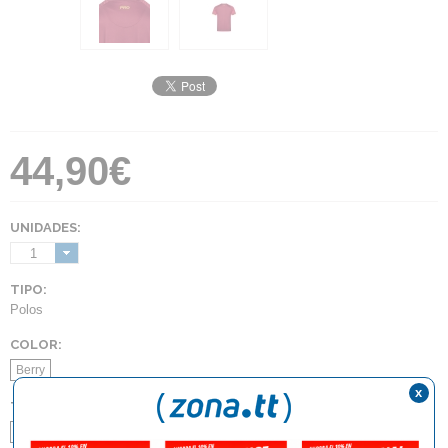
44,90€
UNIDADES:
1
TIPO:
Polos
COLOR:
Berry
x
TALLA:
152
XS
S
M
L
XL
2XL
3XL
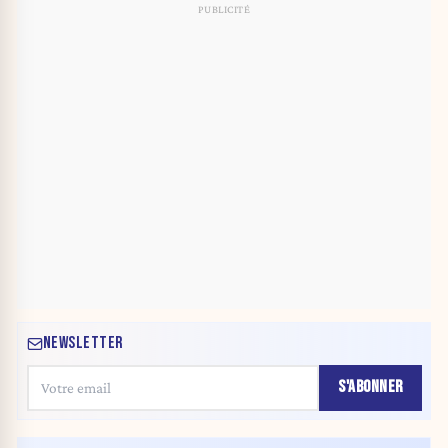
NEWSLETTER
S'ABONNER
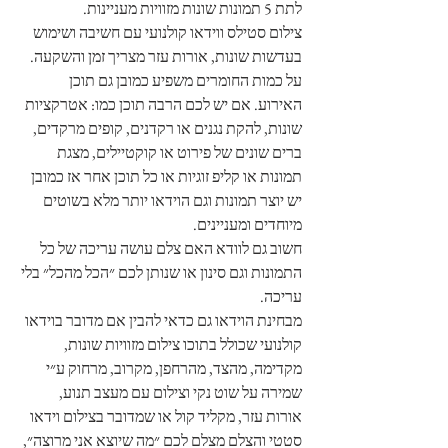
לתת 5 תמונות שונות מזוויות מעניינות. 
צילום סטילס ווידאו קולנועי עם חשיבה ושימוש 
בעדשות שונות, אורות עזר מצריך זמן והשקעה.
על כמות החומרים משפיע כמובן גם תוכן 
האירוע. אם יש לכם הרבה תוכן כמו: אטרקציות 
שונות, להקת נגנים או רקדנים, קופים מרקדים, 
ברים שונים של פירוט או קוקטיילים, מצגת 
תמונות או קליפ זוגיות או כל תוכן אחר אז כמובן 
יש יוצר תמונות וגם הוידאו יותר מלא בשוטים 
מיוחדים ומעניינים. 
חשוב גם לוודא האם צלם עושה עריכה של כל 
התמונות וגם סינון או שנותן לכם ״הכל מהכל״ בלי 
עריכה. 
מבחינת הוידאו גם כדאי להבין אם מדובר בוידאו 
קולנועי שכולל בתוכו צילום מזוויות שונות, 
מקדימה, מהצד, מהרחפן, מקרוב, מרחוק ע״י 
שמירה על שוט נקי וצילום עם מעצב תנוע, 
אורות עזר, מקליד קול או שמדובר בצילום וידאו 
סטטי והצלם מצלם לכם ״מה שיוצא אני מרוצה״, 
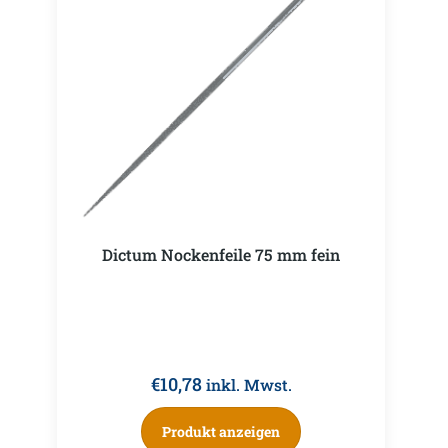
Dictum Nockenfeile 75 mm fein
€
10,78
inkl. Mwst.
Produkt anzeigen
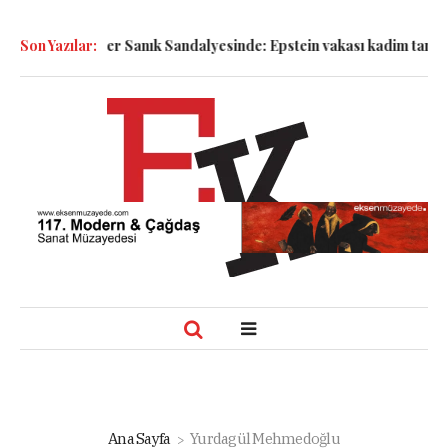
!
Son Yazılar:
Semboller Sanık Sandalyesinde: Epstein vakası kadim tanrıları
Ana Sayfa
Yurdagül Mehmedoğlu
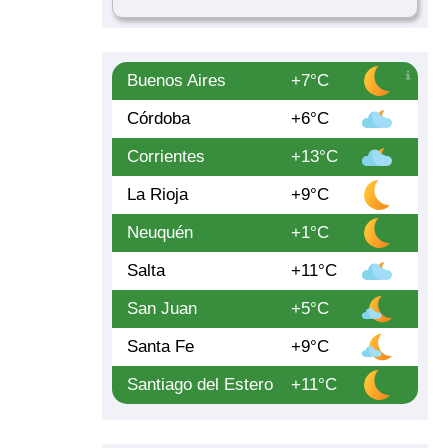
Buenos Aires
+7°C
Córdoba
+6°C
Corrientes
+13°C
La Rioja
+9°C
Neuquén
+1°C
Salta
+11°C
San Juan
+5°C
Santa Fe
+9°C
Santiago del Estero
+11°C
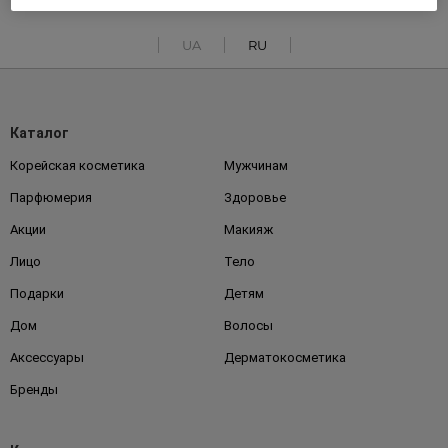
UA
RU
Каталог
Корейская косметика
Мужчинам
Парфюмерия
Здоровье
Акции
Макияж
Лицо
Тело
Подарки
Детям
Дом
Волосы
Аксессуары
Дерматокосметика
Бренды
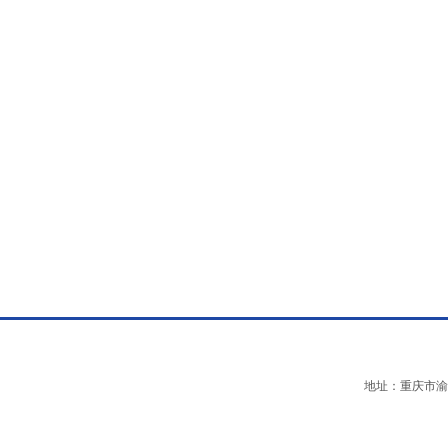
地址：重庆市渝中区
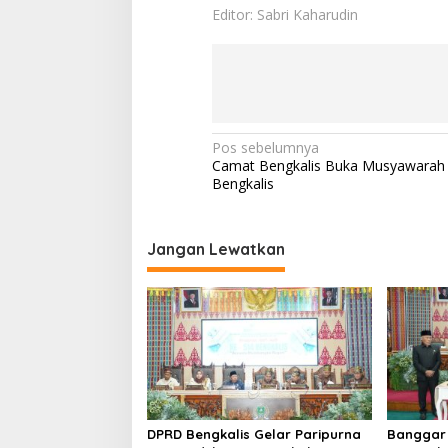
e
Editor: Sabri Kaharudin
n
g
k
a
l
i
s
N
Pos sebelumnya
Camat Bengkalis Buka Musyawarah
a
Bengkalis
v
i
Jangan Lewatkan
g
a
s
i
p
o
s
DPRD Bengkalis Gelar Paripurna
Banggar 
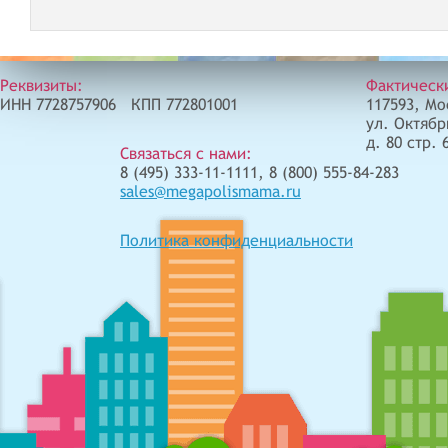
Реквизиты:
Фактическ
ИНН 7728757906 КПП 772801001
117593, Мо
ул. Октябр
д. 80 стр. 
Связаться с нами:
8 (495) 333-11-1111, 8 (800) 555-84-283
sales@megapolismama.ru
Политика конфиденциальности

+---+

Activity: Those lines of the records above that run from the one containing "מבחינת הוידאו גם כדאי להבין אם מדובר בוידאו" through the one containing "Pos sebelumnya" should be returned exactly, with no pictures among them.

Output of the exercise:
מבחינת הוידאו גם כדאי להבין אם מדובר בוידאו 
קולנועי שכולל בתוכו צילום מזוויות שונות, 
מקדימה, מהצד, מהרחפן, מקרוב, מרחוק ע״י 
שמירה על שוט נקי וצילום עם מעצב תנוע, 
אורות עזר, מקליד קול או שמדובר בצילום וידאו 
סטטי והצלם מצלם לכם ״מה שיוצא אני מרוצה״, 
Dictum Nockenfeile 75 mm fein
€
10,78
inkl. Mwst.
Produkt anzeigen
!
Son Yazılar:
Semboller Sanık Sandalyesinde: Epstein vakası kadim tanrıları
Ana Sayfa
Yurdagül Mehmedoğlu
Buenos Aires
+7°C
Córdoba
+6°C
Corrientes
+13°C
La Rioja
+9°C
Neuquén
+1°C
Salta
+11°C
San Juan
+5°C
Santa Fe
+9°C
Santiago del Estero
+11°C
UA
RU
Каталог
Корейская косметика
Мужчинам
Парфюмерия
Здоровье
Акции
Макияж
Лицо
Тело
Подарки
Детям
Дом
Волосы
Аксессуары
Дерматокосметика
Бренды
地址：重庆市渝中区
e
Editor: Sabri Kaharudin
n
g
k
a
l
i
s
N
Pos sebelumnya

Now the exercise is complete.